Final answer:
To find the equation for the plane perpendicular to n = [1,-2,4] and passing through q(-4,5,6), use the point-normal form of a plane's equation. Plug the values into the formula 1(x + 4) - 2(y - 5) + 4(z - 6) = 0 and simplify to get the plane's equation x - 2y + 4z + 9 = 0.
Step-by-step explanation:
The student's question is seeking to find an equation for the plane that is perpendicular to n = [1,-2,4] and passes through the point q(-4,5,6). The vector n represents the normal vector to the plane, which gives the direction in which the plane is perpendicular. Given a point q and a normal vector n, the equation of the plane can be found using the point-normal form of the equation of a plane.

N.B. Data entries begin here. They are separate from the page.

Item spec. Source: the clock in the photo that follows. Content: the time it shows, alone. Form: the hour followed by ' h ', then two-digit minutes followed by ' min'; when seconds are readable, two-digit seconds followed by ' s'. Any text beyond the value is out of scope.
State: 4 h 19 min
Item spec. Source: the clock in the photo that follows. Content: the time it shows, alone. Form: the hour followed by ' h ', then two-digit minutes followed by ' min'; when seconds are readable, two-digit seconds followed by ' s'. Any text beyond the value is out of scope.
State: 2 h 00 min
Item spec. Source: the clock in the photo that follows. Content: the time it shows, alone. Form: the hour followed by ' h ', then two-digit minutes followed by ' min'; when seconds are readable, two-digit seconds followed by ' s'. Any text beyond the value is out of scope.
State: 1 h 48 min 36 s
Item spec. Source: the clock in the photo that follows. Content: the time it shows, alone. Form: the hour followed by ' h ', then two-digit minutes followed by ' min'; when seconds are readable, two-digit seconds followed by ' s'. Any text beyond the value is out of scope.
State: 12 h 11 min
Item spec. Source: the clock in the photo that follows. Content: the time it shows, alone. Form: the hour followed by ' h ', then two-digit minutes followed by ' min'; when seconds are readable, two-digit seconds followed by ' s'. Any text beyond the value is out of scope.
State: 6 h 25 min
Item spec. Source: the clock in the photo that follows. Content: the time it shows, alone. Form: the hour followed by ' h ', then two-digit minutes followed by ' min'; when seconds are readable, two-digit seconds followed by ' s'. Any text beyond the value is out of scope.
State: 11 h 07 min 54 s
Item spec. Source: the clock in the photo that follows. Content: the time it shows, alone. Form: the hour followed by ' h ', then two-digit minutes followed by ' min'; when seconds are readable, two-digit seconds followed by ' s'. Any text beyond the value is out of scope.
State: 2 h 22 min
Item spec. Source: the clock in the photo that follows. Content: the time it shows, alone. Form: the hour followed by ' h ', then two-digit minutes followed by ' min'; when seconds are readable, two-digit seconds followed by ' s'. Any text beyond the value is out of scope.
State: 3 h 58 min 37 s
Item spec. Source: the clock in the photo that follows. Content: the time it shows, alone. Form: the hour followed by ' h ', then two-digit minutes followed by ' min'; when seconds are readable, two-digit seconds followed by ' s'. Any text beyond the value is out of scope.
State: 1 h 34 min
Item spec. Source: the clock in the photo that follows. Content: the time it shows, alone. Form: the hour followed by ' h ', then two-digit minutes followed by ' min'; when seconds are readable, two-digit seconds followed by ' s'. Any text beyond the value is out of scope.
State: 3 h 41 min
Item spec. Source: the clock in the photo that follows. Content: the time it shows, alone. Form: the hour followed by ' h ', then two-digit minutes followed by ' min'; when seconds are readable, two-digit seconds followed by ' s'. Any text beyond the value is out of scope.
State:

To write the equation of the plane, we will use the formula:
A(x - x0) + B(y - y0) + C(z - z0) = 0
where (A, B, C) are the components of the normal vector n, and (x0, y0, z0) are the coordinates of the point q the plane passes through.
Using the given normal vector n = [1, -2, 4] and point q(-4, 5, 6), we plug in the values into the formula to get:
1(x + 4) - 2(y - 5) + 4(z - 6) = 0
This simplifies to:
x - 2y + 4z + 9 = 0
This is the equation for the plane that is required.